Sunday, March 1, 2009

76. Medical Billing

Medical billing is the process of submitting and following up on claims to insurance companies in order to receive payment for services rendered by a healthcare provider. The same process is used for most insurance companies, whether they are private companies or government-owned. The billing process is an interaction between a healthcare provider and the insurance company (payer). The interaction begins with the office visit: A doctor or their staff will typically create or update the patient's medical record. This record contains a summary of treatment and demographic information related to the patient. Upon the first visit, the provider will usually give the patient one or more diagnoses in order to better coordinate and streamline his/her care.

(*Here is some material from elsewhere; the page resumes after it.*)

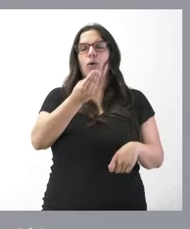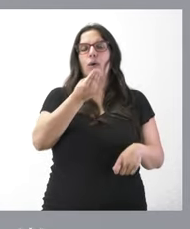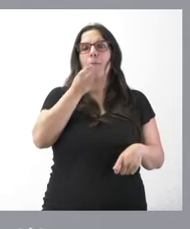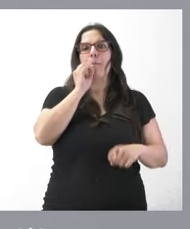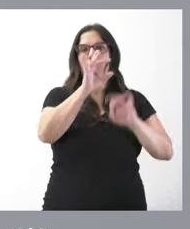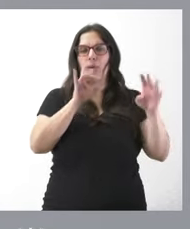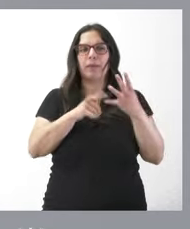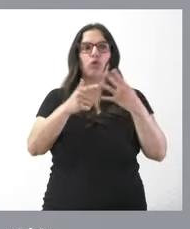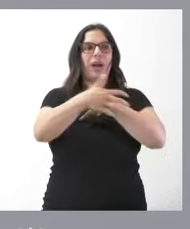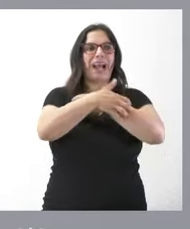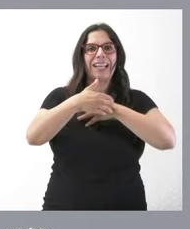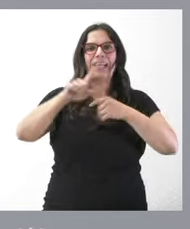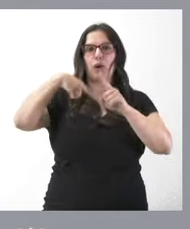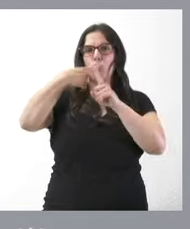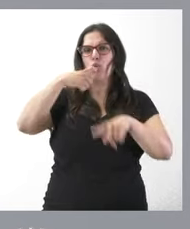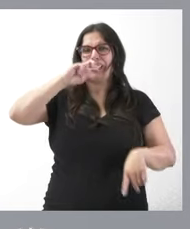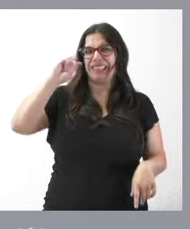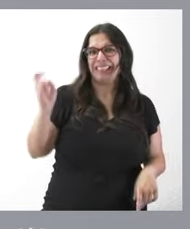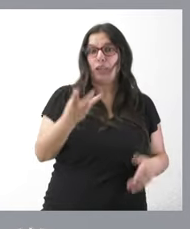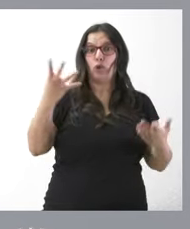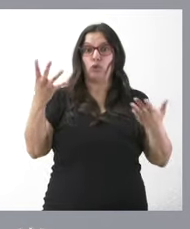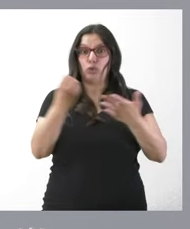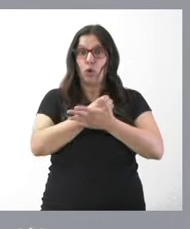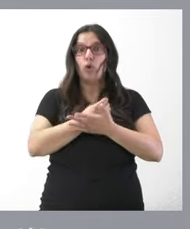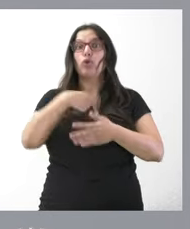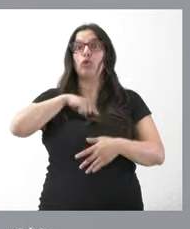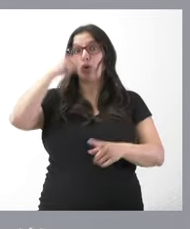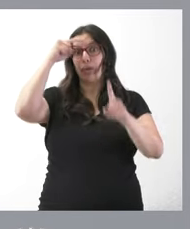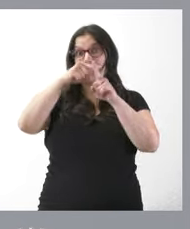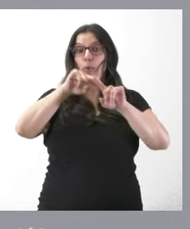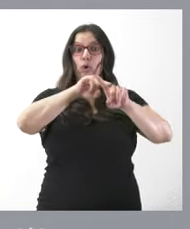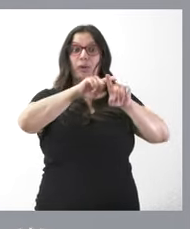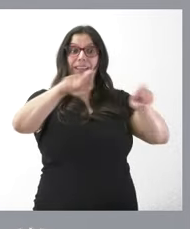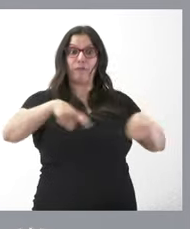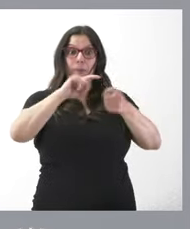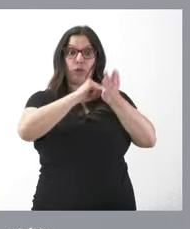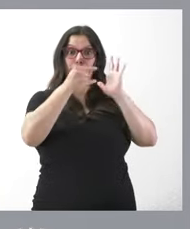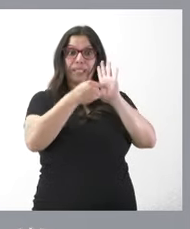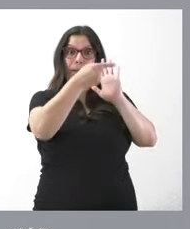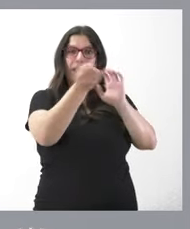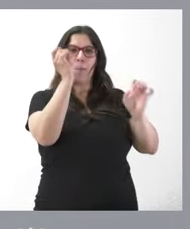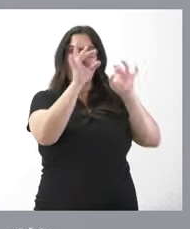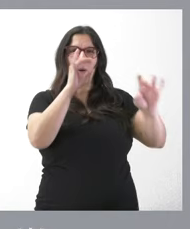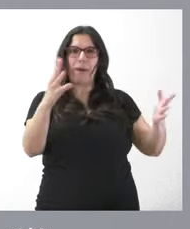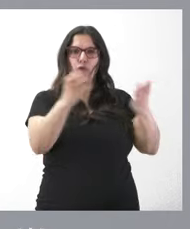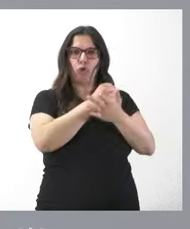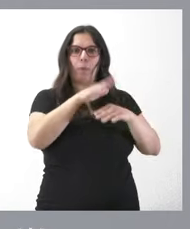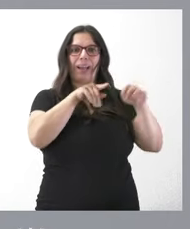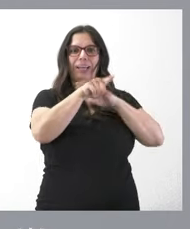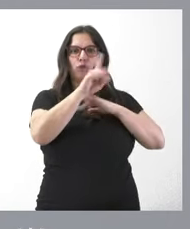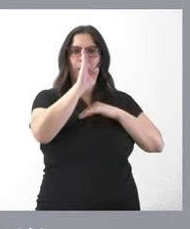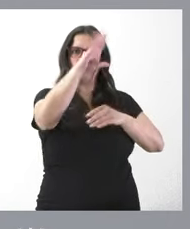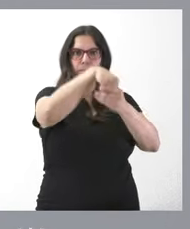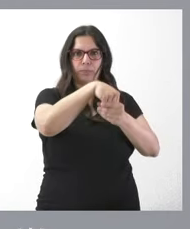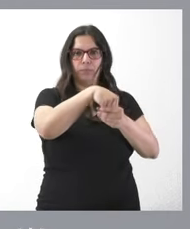caritas con cruz roja y por tanto es verdad que nuestra idea es ir aumentando todo el mecanismo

In the absence of a definitive diagnosis, the reason for the visit will be cited for the purpose of claims filing. The patient record contains highly personal information: the nature of illness, examination details, medication lists, diagnoses, and suggested treatment. When a patient is seen by a doctor or provider, a claim is coded, billed and processed. It is submitted to an insurance company or federal government agency. Medical billers are good at detail and are well-organized. They may have knowledge or education in data entry, bookkeeping, technical or computer knowledge and work well with people. Although most medical billers work in back offices and don't have a lot of contact with the public.

Medical billing is a complex procedure of billing and collecting professional fees for medical and healthcare services provided to patients. Doing it right requires a broad range of knowledge and understanding of the medical billing process and Health Insurance Company rules. When a physician or healthcare provider renders medical services to a patient they are entitled to be reimbursed. Collecting these moneys due is the medical biller's job. After each healthcare appointment the medical biller reviews the super bill or encounter forms attached to the patient's record to establish which services were provided. Next they re-check the patient's insurance coverage and note the name of the health insurance company. Then they prepare proper invoices and submit the claim.

Medical billers are the ones who organize medical bills and statements, comb through them for errors, negotiate with collection agencies, answer patient's questions about their health-care plans and the office's billing routine, and spend hours on the phone with insurance companies on a client's behalf. Think about the large number of medical specialties, countless medical conditions and diseases, plethora of CPT codes and Medicare rules, the multitude of health insurance companies (payers), and billions of patients everywhere!!!